The certificate wasn’t real, and the process wasn’t really a payment. Clicking on these innocuous-looking vouchers would record a single line of computer code granting the scammers permission to steal crypto deposited into an account weeks or months later. Coinbase “had no procedures in place to stop these frauds,” Rosen said. “They didn’t even appear to try. Of course, scammers quickly picked up on this, and literally directed victims to download the Coinbase Wallet.”
The victims tell similar tales: The scammer would spend weeks egging them on to invest more, until one day their money was gone. A victim advocacy group calls it a “pig butchering” scam in which the victims’ accounts are fattened like hogs for slaughter.

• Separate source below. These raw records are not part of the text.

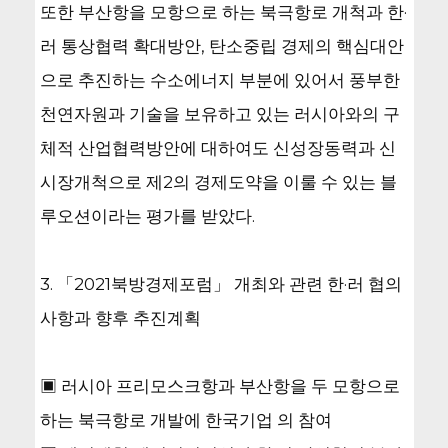
또한 부산항을 모항으로 하는 북극항로 개척과 한·
러 통상협력 확대방안, 탄소중립 경제의 핵심대안
으로 추진하는 수소에너지 부분에 있어서 풍부한
천연자원과 기술을 보유하고 있는 러시아와의 구
체적 산업협력방안에 대하여도 신성장동력과 신
시장개척으로 제2의 경제도약을 이룰 수 있는 블
루오션이라는 평가를 받았다.
3. 「2021북방경제포럼」 개최와 관련 한·러 협의
사항과 향후 추진계획
▣ 러시아 프리모스크항과 부산항을 두 모항으로
하는 북극항로 개발에 한국기업 의 참여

Reports from ProPublica and Vice say that at least some of the front-line scammers are themselves victims of human trafficking in Southeast Asia, forced to work under threats of violence. This week, the investor protection director in the state of Delaware issued a cease-and-desist order against more than 15 people it believes are “involved or working in conjunction with” those who contacted alleged victims.
But some of those who lost money say they see the perpetrators as only part of the story.
“I put the blame on Coinbase far more than even the scammers, because the scammers couldn’t have been effective without Coinbase,” James Osbun, who says he lost $77,000 to the scam, said in an interview.
The level of legitimacy conferred by a company such as Coinbase combined with a lack of red flags caused Osbun to proceed, he said, when he otherwise would have stopped.
“At minimum, let me know what my account is doing,” Osbun said, referring to the stealth smart contract. ‘You’re putting your funds at risk: continue? Yes or no?’ They didn’t even do that,” he added.
In the past few months, Coinbase adjusted the warnings it presents in its wallet app, now showing that a website is requesting permission to withdraw a huge sum of dollars from an account. (A wallet application inside Coinbase’s main app, however, appears still to be vulnerable; it does not make clear that signing a smart contract could let a website access someone’s entire balance.)
For years, regulators paid relatively little attention to crypto. But as its popularity with everyday Americans skyrocketed in 2020, claims of fraud soared, too, as borderless digital money turned into a gold rush for overseas thieves, including North Korea’s government.
Meanwhile, state and federal regulators have taken action against some firms. The Securities and Exchange Commission has begun pursuing cases against certain cryptocurrency companies and promoters, saying they violated securities laws. The cryptocurrency industry has fought back, arguing that those laws, which normally apply to stocks, shouldn’t be applied to decentralized digital currencies and tokens.
Experts think the significance of the Coinbase case goes well beyond these victims.
“If arbitrators find for these plaintiffs, that means anyone who’s lost money in a crypto scam is going to be calling a lawyer,” said Lee Reiners, policy director at the Duke Financial Economics Center and a fellow at Duke Law who has researched crypto and financial scams.